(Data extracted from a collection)

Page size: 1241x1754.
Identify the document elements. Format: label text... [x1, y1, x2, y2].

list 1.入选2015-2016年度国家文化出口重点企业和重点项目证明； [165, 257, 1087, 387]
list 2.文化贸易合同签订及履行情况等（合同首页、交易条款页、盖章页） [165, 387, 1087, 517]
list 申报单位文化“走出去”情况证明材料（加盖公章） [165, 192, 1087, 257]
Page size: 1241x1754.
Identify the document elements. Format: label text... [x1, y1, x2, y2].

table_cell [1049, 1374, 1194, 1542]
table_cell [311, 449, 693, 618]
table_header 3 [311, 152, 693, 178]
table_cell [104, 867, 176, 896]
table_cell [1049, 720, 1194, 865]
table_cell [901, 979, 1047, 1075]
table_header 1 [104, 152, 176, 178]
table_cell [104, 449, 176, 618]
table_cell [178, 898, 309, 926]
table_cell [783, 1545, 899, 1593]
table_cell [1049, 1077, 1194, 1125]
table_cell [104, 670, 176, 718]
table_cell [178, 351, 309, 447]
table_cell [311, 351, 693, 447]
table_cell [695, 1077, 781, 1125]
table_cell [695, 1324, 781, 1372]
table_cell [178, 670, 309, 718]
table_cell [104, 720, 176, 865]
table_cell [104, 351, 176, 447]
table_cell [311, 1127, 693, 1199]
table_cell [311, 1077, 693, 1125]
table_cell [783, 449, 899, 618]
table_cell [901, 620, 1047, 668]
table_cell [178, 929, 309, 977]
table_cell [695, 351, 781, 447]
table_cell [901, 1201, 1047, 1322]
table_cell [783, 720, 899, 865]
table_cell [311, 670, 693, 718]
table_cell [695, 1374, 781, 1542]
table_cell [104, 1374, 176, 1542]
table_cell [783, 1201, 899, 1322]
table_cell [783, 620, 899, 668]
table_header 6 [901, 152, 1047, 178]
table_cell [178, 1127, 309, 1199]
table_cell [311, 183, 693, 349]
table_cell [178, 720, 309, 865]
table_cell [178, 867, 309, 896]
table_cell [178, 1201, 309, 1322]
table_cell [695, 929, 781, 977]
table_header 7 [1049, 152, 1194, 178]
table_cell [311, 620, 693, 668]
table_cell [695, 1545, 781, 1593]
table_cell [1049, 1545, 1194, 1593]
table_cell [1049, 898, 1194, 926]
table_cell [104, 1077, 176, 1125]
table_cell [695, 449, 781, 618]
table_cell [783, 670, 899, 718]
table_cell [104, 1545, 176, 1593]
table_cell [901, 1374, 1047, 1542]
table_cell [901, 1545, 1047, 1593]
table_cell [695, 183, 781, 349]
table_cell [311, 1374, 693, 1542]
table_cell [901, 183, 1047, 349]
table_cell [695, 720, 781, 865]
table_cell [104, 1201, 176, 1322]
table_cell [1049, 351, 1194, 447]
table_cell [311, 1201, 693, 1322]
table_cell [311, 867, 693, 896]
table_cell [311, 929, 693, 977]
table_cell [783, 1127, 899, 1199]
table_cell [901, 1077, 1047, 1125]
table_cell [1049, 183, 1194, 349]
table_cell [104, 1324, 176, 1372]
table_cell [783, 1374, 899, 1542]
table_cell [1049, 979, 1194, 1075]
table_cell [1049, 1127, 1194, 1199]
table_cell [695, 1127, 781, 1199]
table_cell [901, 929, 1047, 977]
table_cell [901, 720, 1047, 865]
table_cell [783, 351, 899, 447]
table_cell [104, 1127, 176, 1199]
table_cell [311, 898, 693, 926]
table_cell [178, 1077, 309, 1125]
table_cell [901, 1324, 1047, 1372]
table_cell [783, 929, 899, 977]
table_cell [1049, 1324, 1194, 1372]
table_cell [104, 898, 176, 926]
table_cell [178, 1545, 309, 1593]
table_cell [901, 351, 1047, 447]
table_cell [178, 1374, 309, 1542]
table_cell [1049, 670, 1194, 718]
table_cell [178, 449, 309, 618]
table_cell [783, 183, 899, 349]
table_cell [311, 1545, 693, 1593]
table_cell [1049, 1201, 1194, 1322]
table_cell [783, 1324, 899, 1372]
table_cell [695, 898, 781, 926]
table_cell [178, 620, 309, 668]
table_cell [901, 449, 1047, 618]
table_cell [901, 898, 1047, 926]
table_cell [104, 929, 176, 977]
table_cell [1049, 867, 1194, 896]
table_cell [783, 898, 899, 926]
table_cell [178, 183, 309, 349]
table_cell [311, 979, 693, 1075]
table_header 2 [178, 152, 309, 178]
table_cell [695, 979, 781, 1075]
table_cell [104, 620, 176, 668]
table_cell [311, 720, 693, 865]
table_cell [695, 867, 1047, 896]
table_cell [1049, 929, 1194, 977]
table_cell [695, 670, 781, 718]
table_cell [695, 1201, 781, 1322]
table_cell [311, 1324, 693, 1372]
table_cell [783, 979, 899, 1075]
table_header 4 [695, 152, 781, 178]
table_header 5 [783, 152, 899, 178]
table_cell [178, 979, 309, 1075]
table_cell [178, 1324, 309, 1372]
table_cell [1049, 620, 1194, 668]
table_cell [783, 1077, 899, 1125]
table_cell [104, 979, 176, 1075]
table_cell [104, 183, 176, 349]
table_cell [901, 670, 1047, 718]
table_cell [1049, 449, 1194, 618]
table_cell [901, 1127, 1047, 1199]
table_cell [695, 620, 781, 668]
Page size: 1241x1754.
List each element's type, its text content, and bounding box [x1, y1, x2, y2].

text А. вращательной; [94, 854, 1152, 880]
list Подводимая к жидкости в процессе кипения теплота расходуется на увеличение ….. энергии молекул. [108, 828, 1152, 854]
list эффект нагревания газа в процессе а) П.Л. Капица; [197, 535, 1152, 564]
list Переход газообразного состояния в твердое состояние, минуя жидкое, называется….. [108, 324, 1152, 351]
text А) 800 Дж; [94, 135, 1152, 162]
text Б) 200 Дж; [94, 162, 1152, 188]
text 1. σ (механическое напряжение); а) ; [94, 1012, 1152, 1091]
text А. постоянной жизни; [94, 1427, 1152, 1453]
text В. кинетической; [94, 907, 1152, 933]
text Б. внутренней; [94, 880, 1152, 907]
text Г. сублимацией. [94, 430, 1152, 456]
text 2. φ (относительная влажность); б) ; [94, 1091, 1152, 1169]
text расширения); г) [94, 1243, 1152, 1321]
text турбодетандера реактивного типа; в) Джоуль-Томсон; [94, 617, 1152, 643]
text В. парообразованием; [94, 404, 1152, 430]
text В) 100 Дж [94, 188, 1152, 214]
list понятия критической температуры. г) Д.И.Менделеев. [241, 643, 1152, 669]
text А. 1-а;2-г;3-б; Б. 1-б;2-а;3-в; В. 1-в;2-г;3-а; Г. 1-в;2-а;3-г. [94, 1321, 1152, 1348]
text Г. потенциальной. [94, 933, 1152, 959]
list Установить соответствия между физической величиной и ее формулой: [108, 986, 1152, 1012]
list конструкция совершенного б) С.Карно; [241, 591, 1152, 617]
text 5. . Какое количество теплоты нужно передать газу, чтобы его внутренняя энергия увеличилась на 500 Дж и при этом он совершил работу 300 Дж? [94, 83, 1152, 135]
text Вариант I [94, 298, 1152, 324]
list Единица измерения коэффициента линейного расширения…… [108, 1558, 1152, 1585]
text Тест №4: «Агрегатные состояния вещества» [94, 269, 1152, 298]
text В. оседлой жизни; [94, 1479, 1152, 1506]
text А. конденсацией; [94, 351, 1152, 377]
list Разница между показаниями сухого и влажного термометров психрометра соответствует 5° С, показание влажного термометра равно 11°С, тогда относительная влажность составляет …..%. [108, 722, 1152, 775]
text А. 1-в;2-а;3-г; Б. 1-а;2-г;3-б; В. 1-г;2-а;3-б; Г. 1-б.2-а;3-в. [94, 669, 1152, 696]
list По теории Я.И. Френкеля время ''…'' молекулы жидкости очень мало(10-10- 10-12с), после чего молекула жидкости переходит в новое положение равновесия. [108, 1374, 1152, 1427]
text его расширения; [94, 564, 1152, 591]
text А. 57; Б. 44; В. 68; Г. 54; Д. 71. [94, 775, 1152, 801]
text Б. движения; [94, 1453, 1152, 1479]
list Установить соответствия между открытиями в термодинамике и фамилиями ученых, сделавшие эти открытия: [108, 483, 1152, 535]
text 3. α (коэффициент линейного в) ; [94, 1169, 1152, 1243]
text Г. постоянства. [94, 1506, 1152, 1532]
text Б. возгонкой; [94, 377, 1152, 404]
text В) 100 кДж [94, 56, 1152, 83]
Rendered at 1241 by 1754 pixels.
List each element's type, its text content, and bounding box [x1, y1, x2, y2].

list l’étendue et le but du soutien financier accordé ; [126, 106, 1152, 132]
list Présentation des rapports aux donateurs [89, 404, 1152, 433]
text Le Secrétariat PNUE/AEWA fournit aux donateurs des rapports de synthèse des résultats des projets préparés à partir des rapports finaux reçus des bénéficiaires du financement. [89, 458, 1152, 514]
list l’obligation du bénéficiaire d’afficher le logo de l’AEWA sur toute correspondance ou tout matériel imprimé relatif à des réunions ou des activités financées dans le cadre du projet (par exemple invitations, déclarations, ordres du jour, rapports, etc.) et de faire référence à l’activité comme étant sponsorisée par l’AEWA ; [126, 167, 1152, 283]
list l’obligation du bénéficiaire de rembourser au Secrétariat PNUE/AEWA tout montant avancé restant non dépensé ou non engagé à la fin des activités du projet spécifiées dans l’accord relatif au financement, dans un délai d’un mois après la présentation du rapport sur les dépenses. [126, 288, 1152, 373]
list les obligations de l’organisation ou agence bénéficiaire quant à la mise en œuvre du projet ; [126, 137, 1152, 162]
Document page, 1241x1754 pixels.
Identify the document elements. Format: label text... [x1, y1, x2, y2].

(JOB):
Exactly as they appear, retype the lines from the start of the records through the line containing "table_cell [1049, 1374, 1194, 1542]".

(THE COMPLETED TASK):
Page size: 1241x1754.
Identify the document elements. Format: label text... [x1, y1, x2, y2].

list 1.入选2015-2016年度国家文化出口重点企业和重点项目证明； [165, 257, 1087, 387]
list 2.文化贸易合同签订及履行情况等（合同首页、交易条款页、盖章页） [165, 387, 1087, 517]
list 申报单位文化“走出去”情况证明材料（加盖公章） [165, 192, 1087, 257]
Page size: 1241x1754.
Identify the document elements. Format: label text... [x1, y1, x2, y2].

table_cell [1049, 1374, 1194, 1542]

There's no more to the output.